— Angezeigter Text —
Schöne Oper - selten gehört
Jenö Hubay [1858-1937]
Der Geigenmacher von Cremona
Le Luthier de Cremomone - A Cremonia Hegedüs
Oper in zwei Akten
op 40
französisch gesungen
Libretto von Francois Coppee und Henri Beauclaire
Uraufführung am 10. November 1894 in Budapest
ca. 60 min
Charaktere
Taddeo Ferrari, ein Geigenbauer - Bariton
Giannina, seine Tochter - Sopran
Filippo und Sandro, seine Schüler - Tenor
Der Bürgermeister - Bass
Ratsherren und Bevölkerung
Die Handlung spielt in Cremona im Jahre 1750
Jenö Hubay
HANDLUNG
Erster Akt:
Eine Gruppe interessierter Käufer kommt in das Atelier Meister Ferraris, dem ersten Geigenbauer Cremonas. Sie probieren allerlei Instrumente aus und geben zum Leidwesen Sandros ein schräges Konzert. Der Meister kommt hinzu und weiß zu berichtet, dass der Stadtrat einen Preis für die kostbarste Geige der Stadt ausgerufen hat. Jeder der vielen städtischen Geigenbauer soll sein Talent beweisen und neben Ruhm und Ehre eine schwere Goldkette erhalten.
Der Meister nimmt gleich sein bestes Instrument aus dem Schrank und singt ein Loblied auf die Geige, dem seiner Meinung nach schönsten aller Musikinstrumente. Der Chor stimmt mit ein. Aus dem Obergeschoss wird Giannia vernehmbar, die den Vögeln ein Lied über ihre Liebe und Sehnsucht singt. Ferrari spielt auf die vermeintliche Einsamkeit des Mädchens an und verspricht dem Sieger des Wettstreits als Belohnung seine Tochter und das ganze Haus dazu. Die Menge ist begeistert und verlässt auf Wink des Meisters die Werkstatt.
Im Zwiegespräch mit seiner Tochter offenbart diese ihre seit langem gehegte Liebe zu dem Lehrling Sandro. Ihr Vater will davon nichts hören und erhofft sich durch den Wettstreit einen Sinneswandel des Mädchens. Ferrari geht verärgert in den Keller, um sich das eine oder andere Glas Wein zu genehmigen. Giannia bleibt verbittert zurück und sieht ihr erträumtes Glück zerstört.
Sandro kommt wieder und berichtet seiner Freundin von einer unermesslich wohlklingenden Geige, die er einen buckligen Mann im Schatten der Nacht vor kurzem spielen hörte. Beide wissen, dass es sich um den körperbehinderten Lehrling Filippo handelt. Giannia fordert Sandro auf, den Kopf nicht hängen zu lassen und beide besingen ihre Liebe.

— Ziel —
Übertragen Sie den Satz „Ferrari geht verärgert in den Keller, um sich das eine oder andere Glas Wein zu genehmigen.“ aus der Operninhaltsangabe ins Englische. Das Material wird für die Bearbeitung nicht benötigt.

— Vorliegende Angaben —
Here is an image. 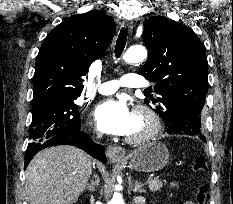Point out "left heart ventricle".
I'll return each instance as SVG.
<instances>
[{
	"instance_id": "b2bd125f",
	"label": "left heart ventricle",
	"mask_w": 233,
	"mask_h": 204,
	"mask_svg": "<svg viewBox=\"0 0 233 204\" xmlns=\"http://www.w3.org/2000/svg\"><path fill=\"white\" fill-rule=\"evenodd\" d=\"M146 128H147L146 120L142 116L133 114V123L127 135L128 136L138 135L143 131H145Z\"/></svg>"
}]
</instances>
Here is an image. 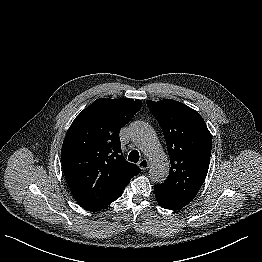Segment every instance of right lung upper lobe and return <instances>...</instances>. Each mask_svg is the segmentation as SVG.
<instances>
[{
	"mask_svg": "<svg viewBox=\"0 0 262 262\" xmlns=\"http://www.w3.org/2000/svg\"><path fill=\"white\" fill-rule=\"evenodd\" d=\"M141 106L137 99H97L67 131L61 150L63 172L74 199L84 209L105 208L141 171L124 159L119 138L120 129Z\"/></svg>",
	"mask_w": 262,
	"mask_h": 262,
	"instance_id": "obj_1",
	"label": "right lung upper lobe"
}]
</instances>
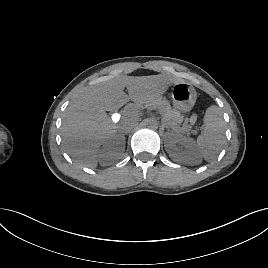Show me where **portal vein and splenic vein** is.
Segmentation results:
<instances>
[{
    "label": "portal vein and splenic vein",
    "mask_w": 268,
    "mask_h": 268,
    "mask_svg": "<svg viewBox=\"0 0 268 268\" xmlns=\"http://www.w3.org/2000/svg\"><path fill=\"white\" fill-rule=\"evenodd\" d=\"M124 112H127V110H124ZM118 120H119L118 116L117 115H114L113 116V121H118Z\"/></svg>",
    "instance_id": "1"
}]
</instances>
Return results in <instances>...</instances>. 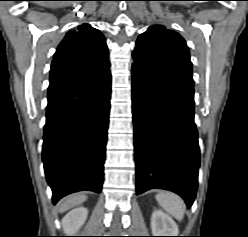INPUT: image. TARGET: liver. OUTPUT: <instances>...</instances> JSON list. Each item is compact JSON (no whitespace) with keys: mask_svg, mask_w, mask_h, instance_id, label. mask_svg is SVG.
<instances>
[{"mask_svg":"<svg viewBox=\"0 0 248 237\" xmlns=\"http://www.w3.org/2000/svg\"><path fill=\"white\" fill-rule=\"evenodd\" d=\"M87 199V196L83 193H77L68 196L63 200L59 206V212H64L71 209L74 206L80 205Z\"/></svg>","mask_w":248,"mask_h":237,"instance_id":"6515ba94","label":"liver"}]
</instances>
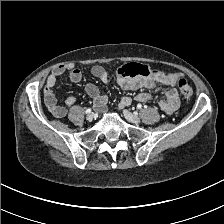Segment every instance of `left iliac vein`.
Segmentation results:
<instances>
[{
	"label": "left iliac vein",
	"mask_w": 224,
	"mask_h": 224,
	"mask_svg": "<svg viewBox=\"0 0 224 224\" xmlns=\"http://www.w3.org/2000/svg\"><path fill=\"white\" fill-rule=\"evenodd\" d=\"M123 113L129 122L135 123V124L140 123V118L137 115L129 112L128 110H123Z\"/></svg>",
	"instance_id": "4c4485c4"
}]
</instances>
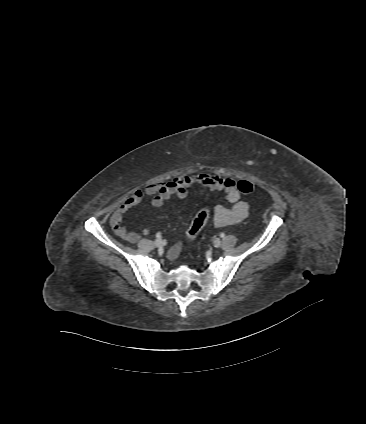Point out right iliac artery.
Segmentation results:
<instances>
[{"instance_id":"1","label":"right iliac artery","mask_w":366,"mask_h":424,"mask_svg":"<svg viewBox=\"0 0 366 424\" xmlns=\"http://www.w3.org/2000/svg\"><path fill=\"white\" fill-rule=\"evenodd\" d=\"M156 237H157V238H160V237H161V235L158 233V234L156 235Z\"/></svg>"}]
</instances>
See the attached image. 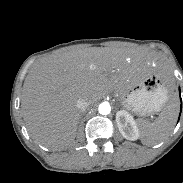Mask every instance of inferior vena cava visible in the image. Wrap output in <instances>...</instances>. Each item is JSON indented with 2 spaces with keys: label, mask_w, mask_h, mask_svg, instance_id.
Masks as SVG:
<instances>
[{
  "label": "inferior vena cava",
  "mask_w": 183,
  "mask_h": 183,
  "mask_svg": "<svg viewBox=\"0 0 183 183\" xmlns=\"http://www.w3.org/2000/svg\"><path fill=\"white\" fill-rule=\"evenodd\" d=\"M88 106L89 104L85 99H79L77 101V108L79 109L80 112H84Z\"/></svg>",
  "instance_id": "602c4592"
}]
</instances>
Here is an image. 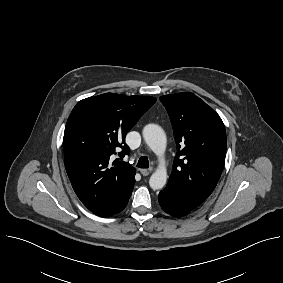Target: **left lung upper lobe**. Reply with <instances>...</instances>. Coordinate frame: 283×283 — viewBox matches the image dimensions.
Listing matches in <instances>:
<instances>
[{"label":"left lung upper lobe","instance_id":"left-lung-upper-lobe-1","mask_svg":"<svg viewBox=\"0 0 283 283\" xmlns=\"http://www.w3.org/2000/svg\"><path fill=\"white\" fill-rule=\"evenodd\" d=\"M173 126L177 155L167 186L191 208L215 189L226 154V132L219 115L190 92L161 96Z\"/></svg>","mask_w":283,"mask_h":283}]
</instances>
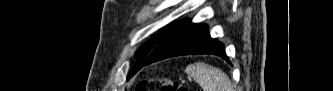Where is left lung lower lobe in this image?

— Schriftliche Antwort —
Annoyed, Ferrari goes down to the cellar to treat himself to a glass or two of wine.